→ **ASSIGNMENT**
Lines where the string "зајма" appears are to be copied from the entries below.

○ ○ ○ ○ ○ ○ ○

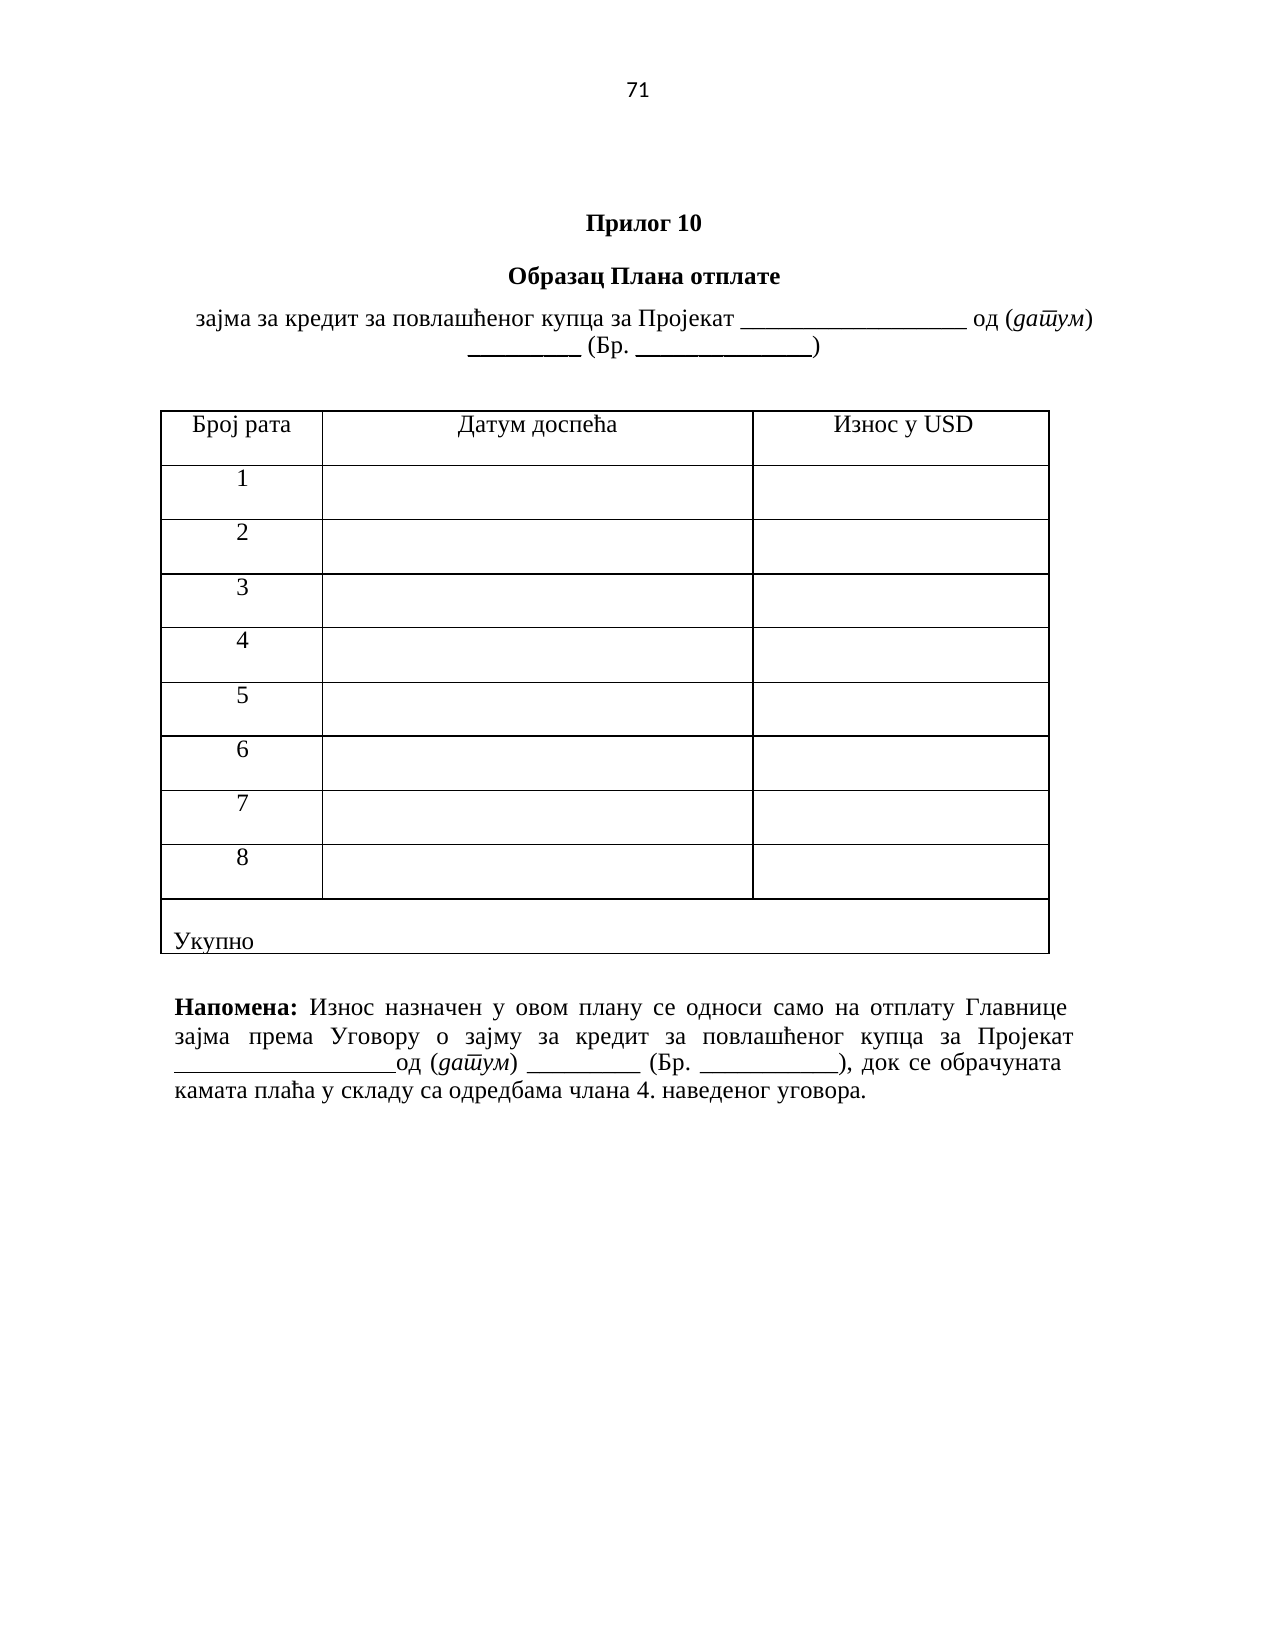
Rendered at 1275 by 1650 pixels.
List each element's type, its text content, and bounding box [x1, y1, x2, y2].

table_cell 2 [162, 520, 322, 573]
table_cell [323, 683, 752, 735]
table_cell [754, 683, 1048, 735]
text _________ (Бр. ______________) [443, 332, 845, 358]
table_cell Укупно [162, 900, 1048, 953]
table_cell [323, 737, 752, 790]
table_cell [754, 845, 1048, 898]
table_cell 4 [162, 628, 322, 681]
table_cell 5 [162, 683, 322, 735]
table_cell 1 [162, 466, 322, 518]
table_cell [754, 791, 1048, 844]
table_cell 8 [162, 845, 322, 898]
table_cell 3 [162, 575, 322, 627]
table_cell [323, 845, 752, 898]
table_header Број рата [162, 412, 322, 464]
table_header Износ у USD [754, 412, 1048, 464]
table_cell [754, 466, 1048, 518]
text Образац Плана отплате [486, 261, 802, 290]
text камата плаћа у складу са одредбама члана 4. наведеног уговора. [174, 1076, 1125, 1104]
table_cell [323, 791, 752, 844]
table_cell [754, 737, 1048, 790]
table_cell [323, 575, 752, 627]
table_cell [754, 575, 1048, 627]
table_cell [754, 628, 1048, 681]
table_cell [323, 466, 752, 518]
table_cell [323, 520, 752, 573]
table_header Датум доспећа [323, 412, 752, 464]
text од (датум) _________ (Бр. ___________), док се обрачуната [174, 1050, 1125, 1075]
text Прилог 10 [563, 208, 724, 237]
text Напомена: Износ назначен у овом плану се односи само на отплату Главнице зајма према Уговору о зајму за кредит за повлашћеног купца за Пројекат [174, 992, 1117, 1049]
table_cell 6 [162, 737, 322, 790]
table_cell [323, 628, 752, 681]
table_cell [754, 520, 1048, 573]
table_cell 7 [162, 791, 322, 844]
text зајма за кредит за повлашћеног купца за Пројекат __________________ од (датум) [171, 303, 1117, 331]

○ ○ ○ ○ ○ ○ ○

→ **WRITTEN ANSWER**
text Напомена: Износ назначен у овом плану се односи само на отплату Главнице зајма према Уговору о зајму за кредит за повлашћеног купца за Пројекат [174, 992, 1117, 1049]
text зајма за кредит за повлашћеног купца за Пројекат __________________ од (датум) [171, 303, 1117, 331]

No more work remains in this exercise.